HackerOne report #476268 by rgupt on 2019-01-08, assigned to asaba:

Summary: Gitlab does not sends an email notifications to users when important security events occur like when a user disables 2FactorAuthentication. It's extremely important to notify users on important security events like this and all the major sites does this like Github, Hackerone etc..

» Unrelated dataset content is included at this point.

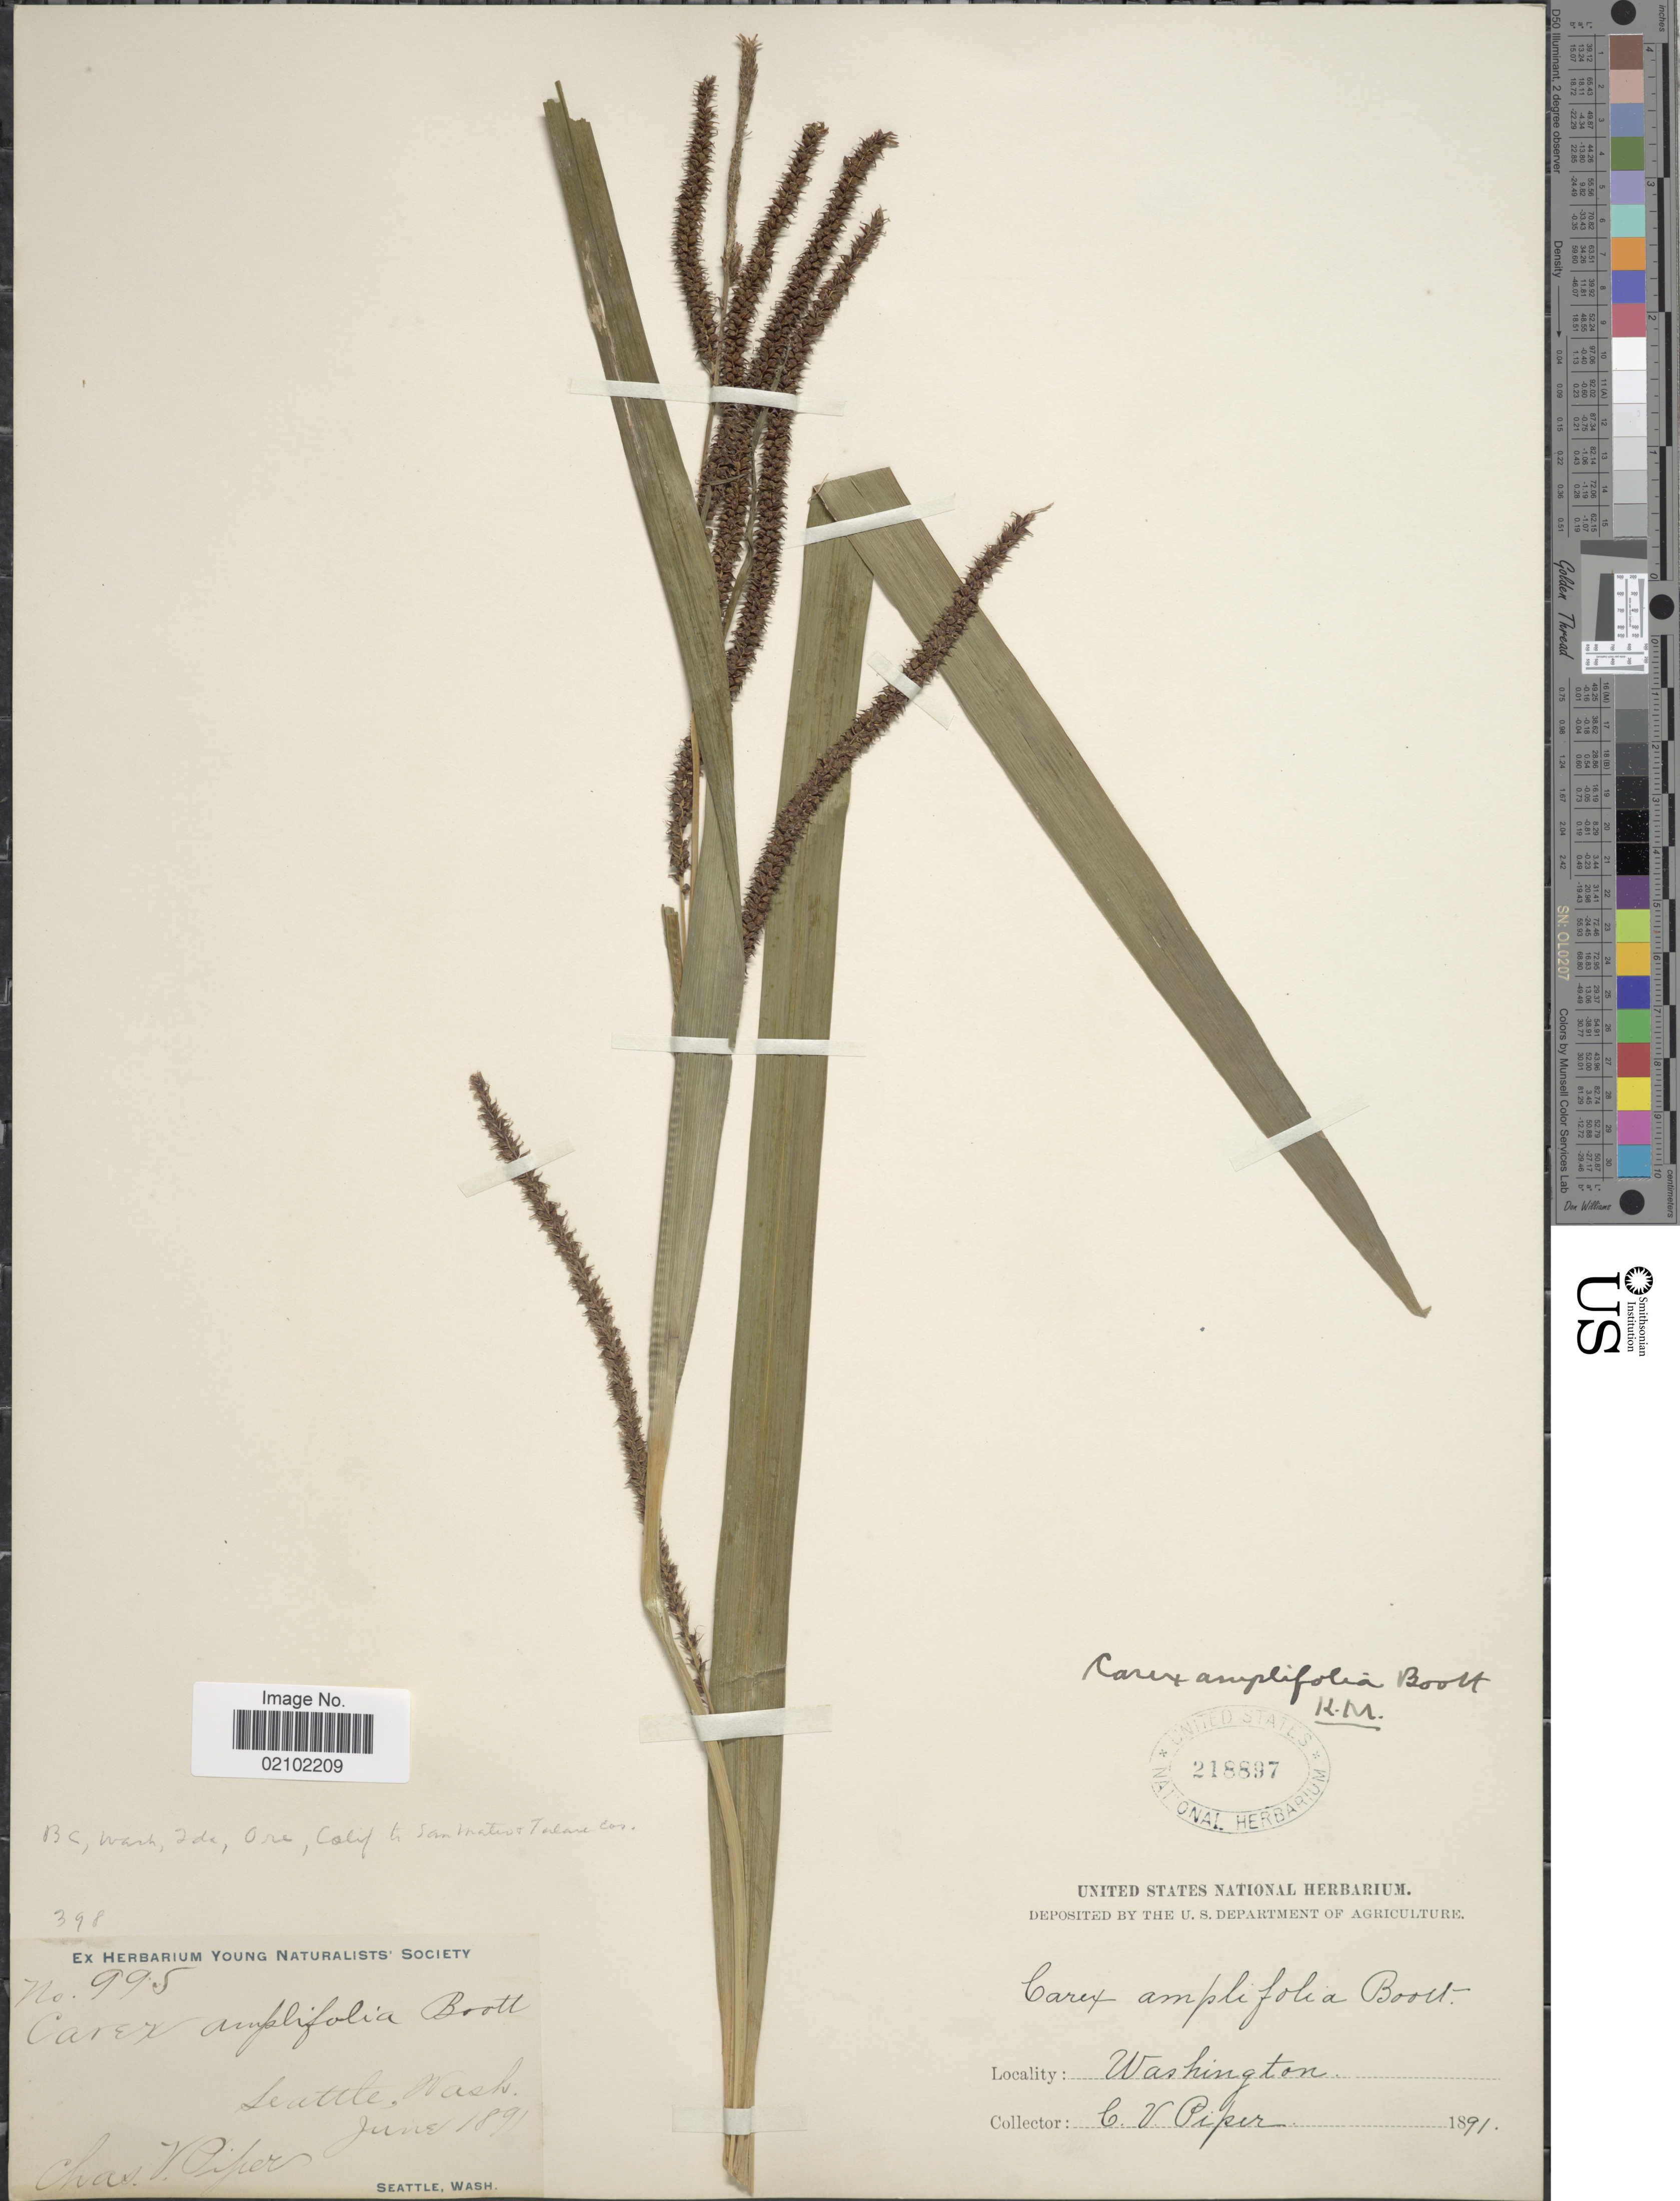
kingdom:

The purpose of sending these email notifications is because, if the user's sessions is compromised due to an XSS Attack or Browser Hijacking, the hacker can silently disable user's 2Factor Authentication and the victim might not even realize that their 2Factor Authentication was disabled. Hacker can then continue to perform further damages to the victim's account.

Steps To Reproduce:

  1. Login to Gitlab with an account which has 2FA enabled.
  2. Navigate to Settings -> Account Page and click on the button to Disable two-factor authentication.
  3. Check if there is an email sent to the Victim when the 2FA is disabled. Gitlab does not sends any email to users when the 2FA was disabled.
  4. Navigate to Settings -> Authentication Log Page. As per Gitlab's documentation, it is mentioned that Authentication Log is a security log of important events involving your account. However even in this section, there is no log added indicating that the 2FactorAuthentication was disabled.

2FA_Disabled_2.PNG

When I tried the same steps on Github, it notifies the users when 2FA was disabled. Please check this screenshot: 2FA_Disabled_Github.PNG

Impact

If Victim's session is compromised due to an XSS attack, hacker can silently disable user's 2Factor Authentication and can cause further damages in the future.

Attachments

Warning: Attachments received through HackerOne, please exercise caution!